UT spokeswoman Jenny LaCoste-Caputo said Thursday that McRaven has no indication that he no longer has the board’s support. When asked for clarification on his statement that he may not be the right person for the job, she said that McRaven was saying that it’s for the regents to decide.
“He’s not speaking for his bosses,” she wrote in an email.
McRaven’s statement comes as board members are preparing to discuss the role of the system at a retreat this summer in Houston.
Differences on direction
Regents have questioned if the system should primarily support UT’s academic and health institutions, or if it should continue to push for largescale initiatives like broad research programs and new institutes, a vision put forward by McRaven less than a year into his tenure.
In late April, he told the Houston Chronicle that he had “absolutely no concerns” about whether his contract would be renewed.
But after that interview, in a quarterly board meeting, two new regents appointed by Abbott said that the system needs to become more of a support structure for UT’s universities and health institutions. Savings can then be passed down to individual institutions, these regents said.
Janiece Longoria, one of the new Abbott appointees, said at that meeting that the system should be pared down to “essential” services and back away from “very significant, growing, top-down expensive architecture” that she said “burdens” the 14 universities and health institutions.
“I think a smaller, more efficient system is what people are looking for,” said Steve Hicks, a regent who was first appointed by Gov. Rick Perry in 2009, in an interview Thursday.
McRaven’s broad vision includes several projects that he describes as “quantum leaps,” including a system-sponsored national security network, a brain health program and a leadership institute for students and business executives.
When he introduced those ideas about a year and a half ago, he said the system should aim to improve “the human condition in every town, every city, for every man, woman and child.”
Hicks said he doesn’t necessarily oppose McRaven’s big ideas, but he said the system shouldn’t run them.
Charles Miller, a former UT regent who supported the Houston plan, said spending system money on large projects like the ones McRaven presented is important.
“They have the resources to do things that can’t be done any other way,” he said. “Rarely is there something that’s only done at the system level that doesn’t have a broader benefit.”
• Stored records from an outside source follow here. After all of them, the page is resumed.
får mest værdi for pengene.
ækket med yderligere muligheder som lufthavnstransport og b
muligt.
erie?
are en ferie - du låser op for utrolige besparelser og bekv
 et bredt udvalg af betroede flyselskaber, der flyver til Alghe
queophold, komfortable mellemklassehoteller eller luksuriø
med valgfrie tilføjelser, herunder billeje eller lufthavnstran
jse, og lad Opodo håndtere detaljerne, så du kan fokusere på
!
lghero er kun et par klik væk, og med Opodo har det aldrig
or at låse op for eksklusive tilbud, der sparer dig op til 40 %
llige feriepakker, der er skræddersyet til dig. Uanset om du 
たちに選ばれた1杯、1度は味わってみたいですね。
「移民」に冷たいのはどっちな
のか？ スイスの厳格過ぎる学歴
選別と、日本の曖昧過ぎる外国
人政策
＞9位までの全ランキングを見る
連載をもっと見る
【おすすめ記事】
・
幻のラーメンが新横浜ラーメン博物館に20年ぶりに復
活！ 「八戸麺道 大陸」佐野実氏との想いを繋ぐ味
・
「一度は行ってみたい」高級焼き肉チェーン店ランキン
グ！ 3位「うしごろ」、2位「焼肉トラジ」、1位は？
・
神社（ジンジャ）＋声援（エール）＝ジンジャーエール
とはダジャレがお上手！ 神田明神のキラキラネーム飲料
McRaven and UT’s regents need to get on the same page, said Miller, who served on the board from 1999 to 2004. “The best combination is both of them having the same goals.”
Cutting jobs, costs
McRaven said Thursday that the system is cutting back on spending. It’s eliminated more than 150 positions this fiscal year, about 16 percent of the roughly 925 it employed at the beginning of the year, LaCoste-Caputo said.
“You need regents to ask the hard questions,” McRaven said Thursday. “This is what’s going to make our system administration better.”
McRaven, who is credited with orchestrating the secret mission to kill al-Qaida leader Osama bin Laden, joined the UT System in January 2015 after a 37-year military career.
He came to the job without experience in academia or in Texas politics, unlike chancellors of the University of Houston System, the Texas A&M University System and the Texas Tech University System.
With more than a $17.8 billion operating budget, the system enrolls more than 220,000 students and employs more than 100,000 faculty and staff.
He told the Tribune that backing off the Houston project helped smooth the session for the system’s universities.
“I knew if I continued to fight the battle in Houston, and we fought it all the way through the end of the session, the session would not have turned out the way it (did),” he told the Tribune.
On Thursday, McRaven called his leadership of the UT System bold, citing his prior statements against campus carry and supporting students who immigrated to the U.S. illegally.